* **ASSIGNMENT**
Only the lines below, from the one with "15: (686, 322, 18.60)" through the one with "41: (353, 364, 17.72)", are to be written out, exactly.

--- TASK INPUT Enclosed Below ---

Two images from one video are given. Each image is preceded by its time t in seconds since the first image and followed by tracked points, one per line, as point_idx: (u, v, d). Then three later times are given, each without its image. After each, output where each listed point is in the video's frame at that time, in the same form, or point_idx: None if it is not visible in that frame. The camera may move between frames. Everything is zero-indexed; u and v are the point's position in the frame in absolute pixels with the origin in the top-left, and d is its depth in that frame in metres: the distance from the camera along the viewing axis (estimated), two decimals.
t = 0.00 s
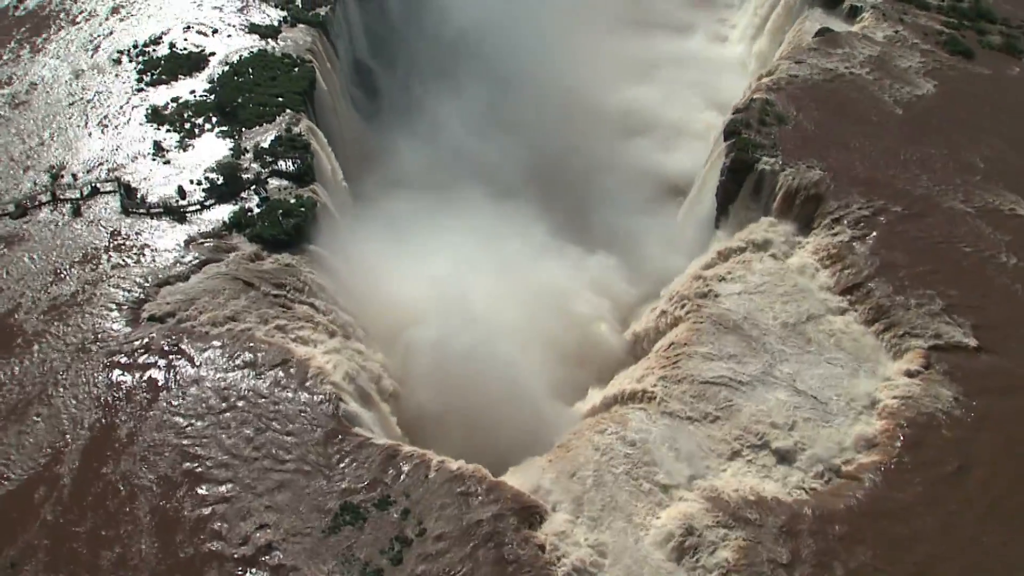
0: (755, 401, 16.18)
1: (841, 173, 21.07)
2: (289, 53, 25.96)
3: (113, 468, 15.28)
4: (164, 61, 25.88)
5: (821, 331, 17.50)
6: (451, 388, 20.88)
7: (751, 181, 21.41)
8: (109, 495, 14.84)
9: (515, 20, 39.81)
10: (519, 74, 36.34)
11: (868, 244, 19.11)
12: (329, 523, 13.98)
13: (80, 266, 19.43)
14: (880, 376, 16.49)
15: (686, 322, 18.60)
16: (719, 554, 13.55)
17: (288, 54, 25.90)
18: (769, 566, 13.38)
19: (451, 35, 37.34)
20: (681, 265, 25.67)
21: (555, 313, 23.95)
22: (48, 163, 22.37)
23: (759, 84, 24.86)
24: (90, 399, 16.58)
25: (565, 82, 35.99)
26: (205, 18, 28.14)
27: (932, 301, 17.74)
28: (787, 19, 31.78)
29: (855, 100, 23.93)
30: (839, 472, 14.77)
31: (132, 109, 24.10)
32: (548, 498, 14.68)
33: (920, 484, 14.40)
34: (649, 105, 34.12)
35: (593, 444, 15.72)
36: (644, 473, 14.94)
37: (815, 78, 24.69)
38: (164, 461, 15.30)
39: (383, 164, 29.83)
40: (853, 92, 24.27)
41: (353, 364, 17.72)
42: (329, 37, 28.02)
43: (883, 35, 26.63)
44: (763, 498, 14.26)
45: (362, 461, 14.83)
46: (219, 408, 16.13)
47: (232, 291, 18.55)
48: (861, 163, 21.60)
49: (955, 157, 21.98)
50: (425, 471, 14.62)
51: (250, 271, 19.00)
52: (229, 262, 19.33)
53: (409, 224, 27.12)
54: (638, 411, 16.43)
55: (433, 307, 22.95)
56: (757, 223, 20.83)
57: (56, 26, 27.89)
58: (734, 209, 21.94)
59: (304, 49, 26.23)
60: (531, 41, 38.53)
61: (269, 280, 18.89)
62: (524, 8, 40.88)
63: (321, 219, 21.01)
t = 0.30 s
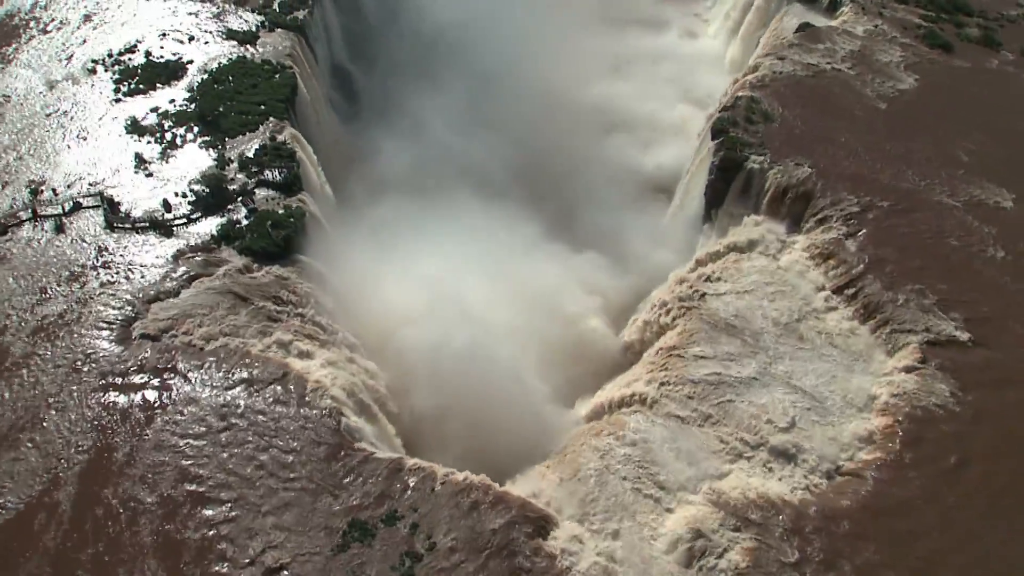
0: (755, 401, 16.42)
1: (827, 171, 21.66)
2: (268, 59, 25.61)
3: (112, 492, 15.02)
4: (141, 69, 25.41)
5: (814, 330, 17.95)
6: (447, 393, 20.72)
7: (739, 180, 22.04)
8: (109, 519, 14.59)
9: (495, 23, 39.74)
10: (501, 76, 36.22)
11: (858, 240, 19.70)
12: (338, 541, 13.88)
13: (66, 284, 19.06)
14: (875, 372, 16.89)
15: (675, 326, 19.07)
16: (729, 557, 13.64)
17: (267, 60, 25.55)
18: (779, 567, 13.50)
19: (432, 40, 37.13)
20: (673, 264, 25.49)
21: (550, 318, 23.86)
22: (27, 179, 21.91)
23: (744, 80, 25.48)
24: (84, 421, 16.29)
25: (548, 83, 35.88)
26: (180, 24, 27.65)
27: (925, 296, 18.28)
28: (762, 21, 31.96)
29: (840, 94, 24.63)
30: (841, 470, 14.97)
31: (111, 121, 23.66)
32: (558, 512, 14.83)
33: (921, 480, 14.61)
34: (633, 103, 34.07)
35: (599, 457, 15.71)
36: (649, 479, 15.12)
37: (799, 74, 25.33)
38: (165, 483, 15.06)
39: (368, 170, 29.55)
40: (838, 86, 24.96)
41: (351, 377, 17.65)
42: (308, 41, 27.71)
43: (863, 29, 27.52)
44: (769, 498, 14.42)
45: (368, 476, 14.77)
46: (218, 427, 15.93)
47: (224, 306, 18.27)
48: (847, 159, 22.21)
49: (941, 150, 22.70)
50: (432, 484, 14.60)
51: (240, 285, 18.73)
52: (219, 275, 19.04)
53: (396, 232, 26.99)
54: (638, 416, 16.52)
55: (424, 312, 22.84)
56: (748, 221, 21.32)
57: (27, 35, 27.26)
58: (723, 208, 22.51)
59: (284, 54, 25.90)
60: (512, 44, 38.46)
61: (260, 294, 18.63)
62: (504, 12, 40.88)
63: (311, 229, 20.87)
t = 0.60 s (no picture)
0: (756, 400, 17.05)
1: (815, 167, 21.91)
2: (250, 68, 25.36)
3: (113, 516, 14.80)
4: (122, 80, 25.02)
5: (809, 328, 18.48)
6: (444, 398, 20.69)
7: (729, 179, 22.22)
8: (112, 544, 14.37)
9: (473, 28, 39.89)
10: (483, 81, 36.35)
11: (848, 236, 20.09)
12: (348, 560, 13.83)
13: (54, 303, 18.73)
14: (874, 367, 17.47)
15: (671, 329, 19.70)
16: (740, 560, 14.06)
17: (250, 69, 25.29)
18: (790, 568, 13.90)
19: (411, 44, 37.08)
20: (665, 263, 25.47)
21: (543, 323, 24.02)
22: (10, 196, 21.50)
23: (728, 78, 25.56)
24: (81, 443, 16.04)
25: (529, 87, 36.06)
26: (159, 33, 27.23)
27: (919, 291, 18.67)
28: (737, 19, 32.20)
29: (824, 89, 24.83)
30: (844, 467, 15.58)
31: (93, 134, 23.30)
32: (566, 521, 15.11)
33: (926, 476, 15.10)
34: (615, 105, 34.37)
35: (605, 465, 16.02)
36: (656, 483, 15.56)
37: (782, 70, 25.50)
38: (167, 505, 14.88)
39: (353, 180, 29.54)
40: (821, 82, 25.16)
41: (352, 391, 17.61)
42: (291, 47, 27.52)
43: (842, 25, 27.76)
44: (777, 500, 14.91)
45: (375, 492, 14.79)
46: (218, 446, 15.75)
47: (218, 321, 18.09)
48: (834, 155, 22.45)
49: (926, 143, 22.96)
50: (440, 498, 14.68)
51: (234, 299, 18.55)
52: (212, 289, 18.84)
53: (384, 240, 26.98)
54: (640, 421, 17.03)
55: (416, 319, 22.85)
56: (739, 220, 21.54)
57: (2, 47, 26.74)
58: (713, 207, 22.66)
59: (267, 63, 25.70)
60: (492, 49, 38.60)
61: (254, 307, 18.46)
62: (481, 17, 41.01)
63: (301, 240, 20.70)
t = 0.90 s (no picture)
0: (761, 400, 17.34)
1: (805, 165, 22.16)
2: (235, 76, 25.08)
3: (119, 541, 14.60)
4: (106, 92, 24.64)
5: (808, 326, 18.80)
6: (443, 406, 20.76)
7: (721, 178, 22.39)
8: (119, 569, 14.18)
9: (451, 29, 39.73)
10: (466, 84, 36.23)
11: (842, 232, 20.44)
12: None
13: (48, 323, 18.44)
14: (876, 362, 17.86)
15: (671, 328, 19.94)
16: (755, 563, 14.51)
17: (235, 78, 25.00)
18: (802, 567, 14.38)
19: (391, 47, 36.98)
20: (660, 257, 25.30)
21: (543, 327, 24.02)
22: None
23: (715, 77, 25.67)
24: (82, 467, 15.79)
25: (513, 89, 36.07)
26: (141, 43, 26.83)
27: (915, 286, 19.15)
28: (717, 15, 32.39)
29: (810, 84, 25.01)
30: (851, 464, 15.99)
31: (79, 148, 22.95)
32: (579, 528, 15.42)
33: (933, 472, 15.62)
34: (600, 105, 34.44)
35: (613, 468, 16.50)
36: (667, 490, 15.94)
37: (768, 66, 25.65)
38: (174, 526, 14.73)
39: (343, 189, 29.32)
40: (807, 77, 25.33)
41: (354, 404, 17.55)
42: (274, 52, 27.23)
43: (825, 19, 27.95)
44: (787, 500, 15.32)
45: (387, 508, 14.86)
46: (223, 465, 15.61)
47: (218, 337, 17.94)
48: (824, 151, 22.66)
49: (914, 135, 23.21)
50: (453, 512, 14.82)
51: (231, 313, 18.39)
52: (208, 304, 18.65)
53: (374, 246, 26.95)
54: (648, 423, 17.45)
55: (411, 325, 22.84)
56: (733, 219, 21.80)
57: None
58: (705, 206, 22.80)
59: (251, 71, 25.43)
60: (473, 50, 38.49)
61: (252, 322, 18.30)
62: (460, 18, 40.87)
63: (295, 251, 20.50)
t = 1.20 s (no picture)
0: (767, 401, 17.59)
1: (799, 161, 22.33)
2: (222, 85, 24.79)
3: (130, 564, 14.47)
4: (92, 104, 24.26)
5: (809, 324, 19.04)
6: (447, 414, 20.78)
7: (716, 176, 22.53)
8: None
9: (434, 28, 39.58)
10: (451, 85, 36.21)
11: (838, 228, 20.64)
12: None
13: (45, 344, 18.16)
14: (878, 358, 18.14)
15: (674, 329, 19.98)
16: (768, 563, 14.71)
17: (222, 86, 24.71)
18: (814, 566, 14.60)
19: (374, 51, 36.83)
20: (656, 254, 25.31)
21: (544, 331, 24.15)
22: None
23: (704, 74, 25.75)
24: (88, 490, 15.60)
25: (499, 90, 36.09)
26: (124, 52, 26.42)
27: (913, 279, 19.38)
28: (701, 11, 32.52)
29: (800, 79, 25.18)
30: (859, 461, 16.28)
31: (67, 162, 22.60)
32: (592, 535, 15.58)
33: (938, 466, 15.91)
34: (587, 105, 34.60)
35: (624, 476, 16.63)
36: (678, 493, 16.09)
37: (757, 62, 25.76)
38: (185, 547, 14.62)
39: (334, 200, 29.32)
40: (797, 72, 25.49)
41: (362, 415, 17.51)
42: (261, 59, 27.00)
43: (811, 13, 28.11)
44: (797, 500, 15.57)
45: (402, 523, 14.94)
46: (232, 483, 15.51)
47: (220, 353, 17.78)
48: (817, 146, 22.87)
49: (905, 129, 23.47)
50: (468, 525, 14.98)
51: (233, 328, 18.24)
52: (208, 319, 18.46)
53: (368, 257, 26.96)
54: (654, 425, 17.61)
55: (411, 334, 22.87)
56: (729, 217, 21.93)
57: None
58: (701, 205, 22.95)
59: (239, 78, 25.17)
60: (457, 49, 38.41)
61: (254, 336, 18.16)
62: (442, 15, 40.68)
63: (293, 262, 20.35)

--- End of Enclosed TASK INPUT ---
--- TASK INPUT Enclosed Below ---

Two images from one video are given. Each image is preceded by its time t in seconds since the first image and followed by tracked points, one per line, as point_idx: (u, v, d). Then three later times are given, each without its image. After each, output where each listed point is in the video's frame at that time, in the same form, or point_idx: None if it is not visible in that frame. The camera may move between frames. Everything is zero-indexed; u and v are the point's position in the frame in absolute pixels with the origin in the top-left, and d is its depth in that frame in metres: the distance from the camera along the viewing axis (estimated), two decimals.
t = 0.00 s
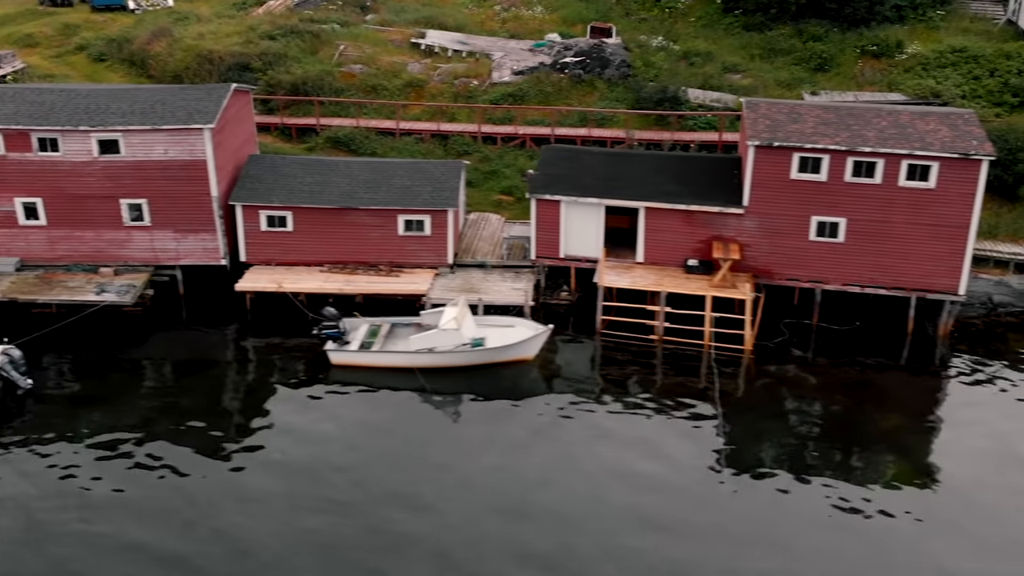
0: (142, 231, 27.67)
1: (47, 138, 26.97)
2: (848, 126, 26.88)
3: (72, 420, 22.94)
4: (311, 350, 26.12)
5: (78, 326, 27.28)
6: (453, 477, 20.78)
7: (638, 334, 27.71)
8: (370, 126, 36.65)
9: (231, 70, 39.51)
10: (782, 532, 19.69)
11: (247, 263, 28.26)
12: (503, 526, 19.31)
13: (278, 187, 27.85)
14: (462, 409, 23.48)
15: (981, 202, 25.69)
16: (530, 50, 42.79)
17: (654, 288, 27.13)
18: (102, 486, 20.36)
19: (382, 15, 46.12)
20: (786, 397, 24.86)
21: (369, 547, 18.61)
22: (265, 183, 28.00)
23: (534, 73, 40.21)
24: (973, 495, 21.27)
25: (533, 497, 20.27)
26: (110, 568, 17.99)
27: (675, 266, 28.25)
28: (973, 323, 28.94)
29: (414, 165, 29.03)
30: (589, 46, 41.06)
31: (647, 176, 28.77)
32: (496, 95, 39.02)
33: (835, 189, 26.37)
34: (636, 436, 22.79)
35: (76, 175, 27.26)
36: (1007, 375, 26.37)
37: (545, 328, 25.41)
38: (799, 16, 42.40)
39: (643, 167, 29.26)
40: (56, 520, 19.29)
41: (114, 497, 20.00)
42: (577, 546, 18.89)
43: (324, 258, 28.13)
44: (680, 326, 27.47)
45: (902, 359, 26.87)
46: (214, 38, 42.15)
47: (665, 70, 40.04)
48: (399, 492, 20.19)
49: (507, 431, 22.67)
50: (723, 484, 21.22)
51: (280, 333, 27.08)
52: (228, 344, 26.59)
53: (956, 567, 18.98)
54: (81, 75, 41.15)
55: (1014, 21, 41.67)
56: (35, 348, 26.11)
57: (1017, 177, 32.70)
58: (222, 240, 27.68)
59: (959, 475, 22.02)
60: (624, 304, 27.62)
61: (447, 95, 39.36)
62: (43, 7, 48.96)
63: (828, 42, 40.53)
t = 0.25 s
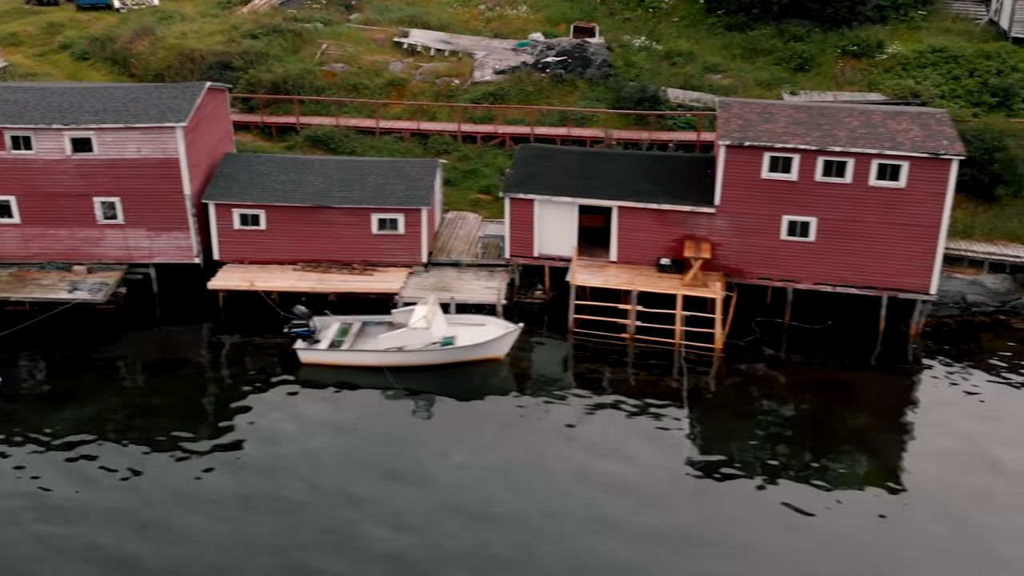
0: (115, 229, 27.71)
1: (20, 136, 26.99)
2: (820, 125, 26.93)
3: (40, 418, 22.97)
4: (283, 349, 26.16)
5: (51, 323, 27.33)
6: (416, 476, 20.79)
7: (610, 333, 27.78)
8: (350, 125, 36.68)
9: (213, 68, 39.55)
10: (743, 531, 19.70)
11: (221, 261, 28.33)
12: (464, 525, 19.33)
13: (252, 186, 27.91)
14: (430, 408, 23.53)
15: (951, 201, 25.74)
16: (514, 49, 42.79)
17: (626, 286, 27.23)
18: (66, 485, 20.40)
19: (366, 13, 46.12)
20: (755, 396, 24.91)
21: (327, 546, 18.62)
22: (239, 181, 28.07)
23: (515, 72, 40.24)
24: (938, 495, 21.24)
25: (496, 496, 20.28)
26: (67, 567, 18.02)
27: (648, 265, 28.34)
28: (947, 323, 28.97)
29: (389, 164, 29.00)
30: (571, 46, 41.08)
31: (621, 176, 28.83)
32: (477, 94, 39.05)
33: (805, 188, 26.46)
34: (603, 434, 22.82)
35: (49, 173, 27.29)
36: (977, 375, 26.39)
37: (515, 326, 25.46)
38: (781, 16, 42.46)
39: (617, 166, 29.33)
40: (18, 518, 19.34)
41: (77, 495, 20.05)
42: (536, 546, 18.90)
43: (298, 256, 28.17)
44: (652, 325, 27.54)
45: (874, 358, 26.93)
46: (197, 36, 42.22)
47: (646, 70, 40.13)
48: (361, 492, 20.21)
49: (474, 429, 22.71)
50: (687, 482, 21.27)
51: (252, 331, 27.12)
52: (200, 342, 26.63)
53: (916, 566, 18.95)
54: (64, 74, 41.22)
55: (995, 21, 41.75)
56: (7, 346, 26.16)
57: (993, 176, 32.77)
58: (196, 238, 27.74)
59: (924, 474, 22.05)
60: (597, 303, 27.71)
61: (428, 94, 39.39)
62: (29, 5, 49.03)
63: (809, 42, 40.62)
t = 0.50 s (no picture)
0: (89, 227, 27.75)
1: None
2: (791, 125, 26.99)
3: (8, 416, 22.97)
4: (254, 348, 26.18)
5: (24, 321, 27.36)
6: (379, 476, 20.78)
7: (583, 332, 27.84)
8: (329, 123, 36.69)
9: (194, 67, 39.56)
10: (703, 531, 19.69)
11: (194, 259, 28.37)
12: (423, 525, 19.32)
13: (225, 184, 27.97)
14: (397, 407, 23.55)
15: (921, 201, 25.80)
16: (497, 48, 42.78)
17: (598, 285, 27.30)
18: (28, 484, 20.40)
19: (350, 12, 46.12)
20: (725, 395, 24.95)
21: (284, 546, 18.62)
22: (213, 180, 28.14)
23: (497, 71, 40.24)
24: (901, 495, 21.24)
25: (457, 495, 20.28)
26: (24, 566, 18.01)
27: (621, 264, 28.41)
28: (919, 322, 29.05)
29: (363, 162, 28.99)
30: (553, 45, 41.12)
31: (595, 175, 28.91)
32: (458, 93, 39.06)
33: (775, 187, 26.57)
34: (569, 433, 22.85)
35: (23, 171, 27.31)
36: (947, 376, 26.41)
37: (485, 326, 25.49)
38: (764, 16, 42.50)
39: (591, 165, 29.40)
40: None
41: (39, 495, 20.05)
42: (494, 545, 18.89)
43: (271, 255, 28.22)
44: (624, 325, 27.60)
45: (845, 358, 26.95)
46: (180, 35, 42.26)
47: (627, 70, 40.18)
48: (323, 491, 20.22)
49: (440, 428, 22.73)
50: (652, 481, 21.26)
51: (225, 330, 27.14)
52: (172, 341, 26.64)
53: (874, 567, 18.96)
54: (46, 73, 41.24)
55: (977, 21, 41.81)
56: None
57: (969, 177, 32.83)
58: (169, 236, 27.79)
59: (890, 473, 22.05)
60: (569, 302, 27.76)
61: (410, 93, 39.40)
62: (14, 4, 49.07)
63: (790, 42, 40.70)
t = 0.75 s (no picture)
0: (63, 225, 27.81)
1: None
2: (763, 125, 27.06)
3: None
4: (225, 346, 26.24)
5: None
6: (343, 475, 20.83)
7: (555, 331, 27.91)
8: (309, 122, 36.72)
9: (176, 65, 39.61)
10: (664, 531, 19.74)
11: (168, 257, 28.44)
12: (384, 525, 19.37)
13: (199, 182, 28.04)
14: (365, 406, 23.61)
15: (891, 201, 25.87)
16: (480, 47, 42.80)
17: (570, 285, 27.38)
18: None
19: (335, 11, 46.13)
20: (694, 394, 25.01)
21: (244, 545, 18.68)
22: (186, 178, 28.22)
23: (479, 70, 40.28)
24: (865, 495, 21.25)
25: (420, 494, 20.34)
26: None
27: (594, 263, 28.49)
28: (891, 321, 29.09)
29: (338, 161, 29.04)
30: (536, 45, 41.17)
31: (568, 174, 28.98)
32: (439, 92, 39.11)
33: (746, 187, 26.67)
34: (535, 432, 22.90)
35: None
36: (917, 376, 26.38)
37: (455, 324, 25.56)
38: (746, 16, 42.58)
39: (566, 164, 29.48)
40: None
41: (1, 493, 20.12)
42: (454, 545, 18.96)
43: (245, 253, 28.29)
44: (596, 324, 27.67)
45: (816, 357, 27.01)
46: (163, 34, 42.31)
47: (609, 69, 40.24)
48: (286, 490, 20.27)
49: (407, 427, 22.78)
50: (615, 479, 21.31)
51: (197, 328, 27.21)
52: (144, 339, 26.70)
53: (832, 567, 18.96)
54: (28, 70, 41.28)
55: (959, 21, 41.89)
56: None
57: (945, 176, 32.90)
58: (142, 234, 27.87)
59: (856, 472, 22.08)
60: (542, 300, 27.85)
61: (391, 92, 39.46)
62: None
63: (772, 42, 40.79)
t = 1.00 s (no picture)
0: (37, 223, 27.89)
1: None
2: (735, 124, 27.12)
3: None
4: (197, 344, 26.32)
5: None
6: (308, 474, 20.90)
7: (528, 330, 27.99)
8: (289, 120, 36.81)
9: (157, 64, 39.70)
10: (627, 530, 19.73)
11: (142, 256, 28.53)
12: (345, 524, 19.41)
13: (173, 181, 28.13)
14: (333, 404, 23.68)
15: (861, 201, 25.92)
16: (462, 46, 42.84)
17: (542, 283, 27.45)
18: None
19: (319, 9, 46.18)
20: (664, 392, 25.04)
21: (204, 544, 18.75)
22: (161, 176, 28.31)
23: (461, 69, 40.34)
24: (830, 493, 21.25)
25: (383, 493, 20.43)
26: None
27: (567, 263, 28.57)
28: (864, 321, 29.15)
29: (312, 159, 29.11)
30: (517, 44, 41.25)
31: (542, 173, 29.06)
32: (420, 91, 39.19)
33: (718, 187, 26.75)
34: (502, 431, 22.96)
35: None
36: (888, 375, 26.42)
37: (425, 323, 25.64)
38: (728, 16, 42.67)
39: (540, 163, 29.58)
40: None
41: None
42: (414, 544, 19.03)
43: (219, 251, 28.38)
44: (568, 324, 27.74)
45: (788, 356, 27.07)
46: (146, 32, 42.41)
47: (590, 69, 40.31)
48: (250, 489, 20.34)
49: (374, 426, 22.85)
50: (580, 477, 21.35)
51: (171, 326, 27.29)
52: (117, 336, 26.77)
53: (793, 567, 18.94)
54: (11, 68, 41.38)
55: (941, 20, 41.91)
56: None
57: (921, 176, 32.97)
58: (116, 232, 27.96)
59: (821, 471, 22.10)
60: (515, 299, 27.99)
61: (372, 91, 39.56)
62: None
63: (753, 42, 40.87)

--- End of Enclosed TASK INPUT ---

* **SOLUTION FOR THIS PROBLEM**
15: (686, 322, 18.60)
16: (719, 554, 13.55)
17: (288, 54, 25.90)
18: (769, 566, 13.38)
19: (451, 35, 37.34)
20: (681, 265, 25.67)
21: (555, 313, 23.95)
22: (48, 163, 22.37)
23: (759, 84, 24.86)
24: (90, 399, 16.58)
25: (565, 82, 35.99)
26: (205, 18, 28.14)
27: (932, 301, 17.74)
28: (787, 19, 31.78)
29: (855, 100, 23.93)
30: (839, 472, 14.77)
31: (132, 109, 24.10)
32: (548, 498, 14.68)
33: (920, 484, 14.40)
34: (649, 105, 34.12)
35: (593, 444, 15.72)
36: (644, 473, 14.94)
37: (815, 78, 24.69)
38: (164, 461, 15.30)
39: (383, 164, 29.83)
40: (853, 92, 24.27)
41: (353, 364, 17.72)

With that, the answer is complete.